Stacy Tutt

No. 45
- Position: Fullback

Personal information
- Born: August 8, 1982 (age 44) Fredericksburg, Virginia, U.S.
- Listed height: 6 ft 1 in (1.85 m)
- Listed weight: 233 lb (106 kg)

Career information
- High school: Essex (Tappahannock, Virginia) Fork Union Military Academy (Fork Union, Virginia)
- College: Richmond
- NFL draft: 2006: undrafted

Career history
- New York Jets (2006–2007);

Career NFL statistics
- Games played: 11
- Stats at Pro Football Reference

= Stacy Tutt =

American football player (born 1982)

Stacy L. Tutt III (born August 8, 1982) is an American former professional football player who was a fullback for the New York Jets of the National Football League (NFL).
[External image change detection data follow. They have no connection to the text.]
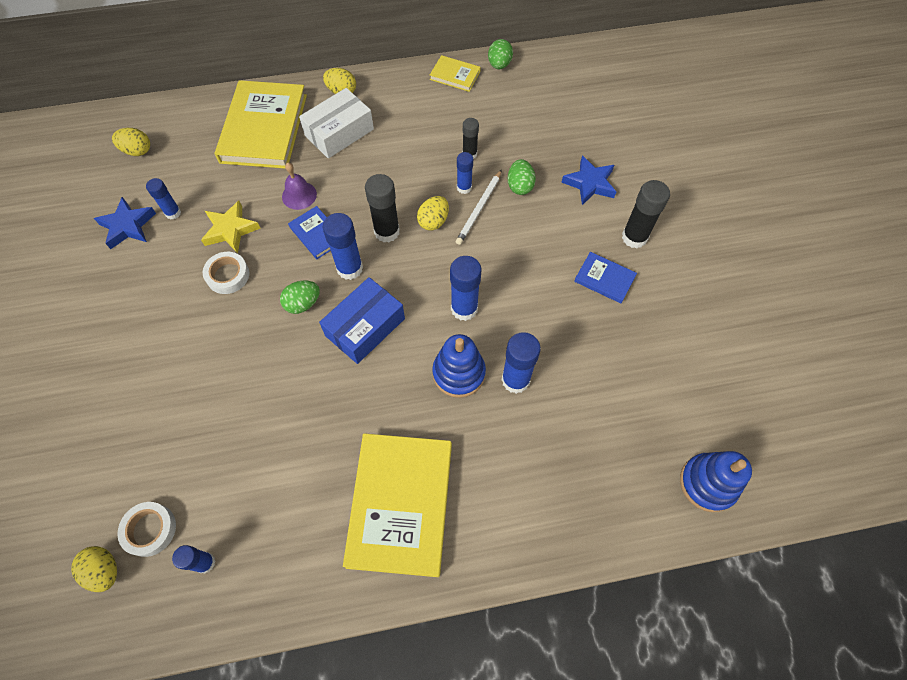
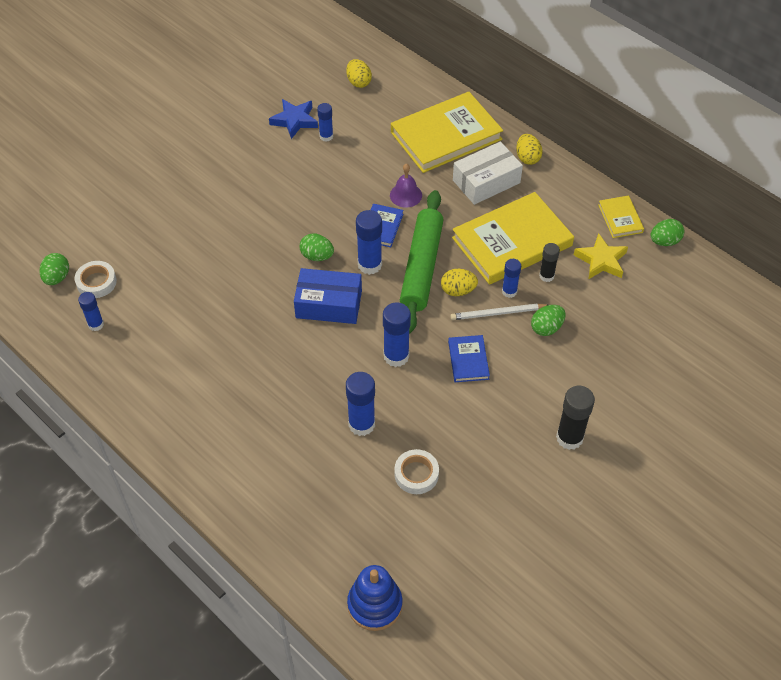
camera: 55 degrees right, 10 degrees down
(104, 571) = (57, 278): yellow egg -> green egg
(228, 275) = (303, 200): white tape -> white tape (416, 474)
(230, 230) = (341, 176): yellow star -> yellow star (601, 260)
(339, 132) = (486, 181): white box -> white box turned 45 degrees counterclockwise
(387, 232) = (422, 267): black glue stick -> green rolling pin
(400, 504) = (210, 408): yellow book -> yellow book (512, 242)
(459, 373) = (338, 384): blue stacking toy -> none
(589, 183) = (597, 376): blue star -> none
(604, 279) = (506, 437): blue book -> blue book (468, 360)

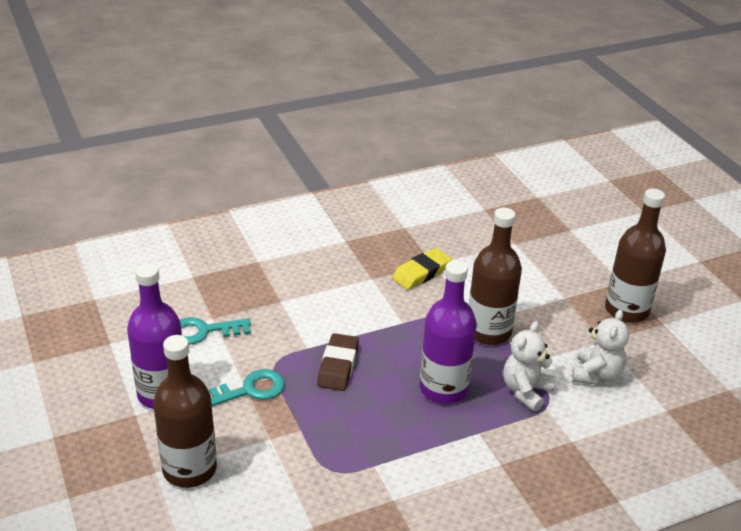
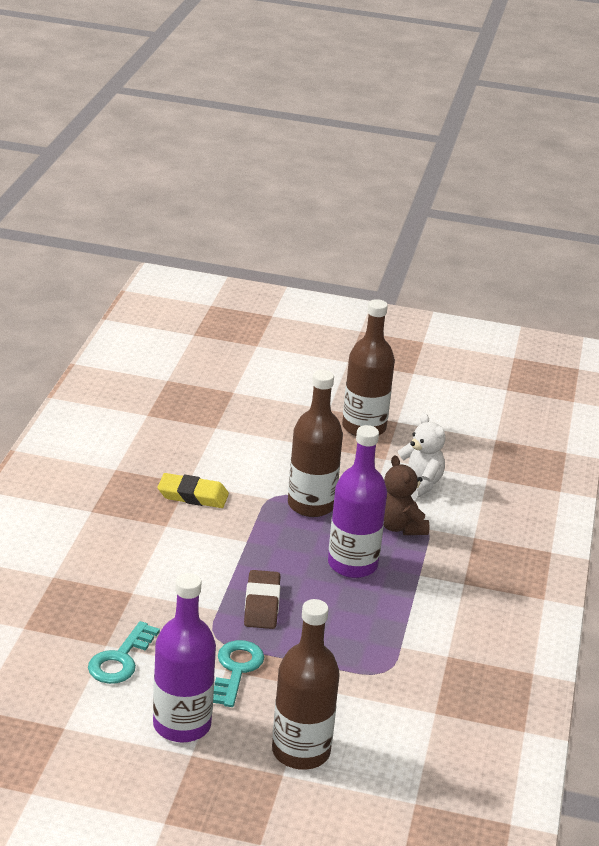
camera: 55 degrees left, 5 degrees down
(338, 366) = (262, 604): brown eraser -> brown eraser turned 45 degrees clockwise
(421, 273) = (193, 495): yellow eraser -> yellow eraser turned 75 degrees counterclockwise
(526, 391) = (400, 527): white teddy bear -> brown teddy bear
He played college football for the Richmond Spiders and was signed by the Jets as an undrafted free agent in 2006.

==Early life==
Tutt attended high school at Essex High School in Tappahannock, Virginia.

==College career==
Tutt was a quarterback at the University of Richmond, where he ranks second all-time in career total offense, third in career passing yards, and fourth in career touchdown passes.

==Professional career==
Initially signed to the Jets' practice squad, Tutt was added to the active roster in 2007 and saw action in the first nine games of the season before suffering a season-ending knee injury. Tutt was re-signed by the Jets to an exclusive-rights contract on February 29, 2008.

On April 28, 2008, Tutt was released by the Jets.

==Coaching career==
Tutt was named running backs coach at his alma mater, the University of Richmond, in February 2009 and served in that capacity for two seasons before stepping down.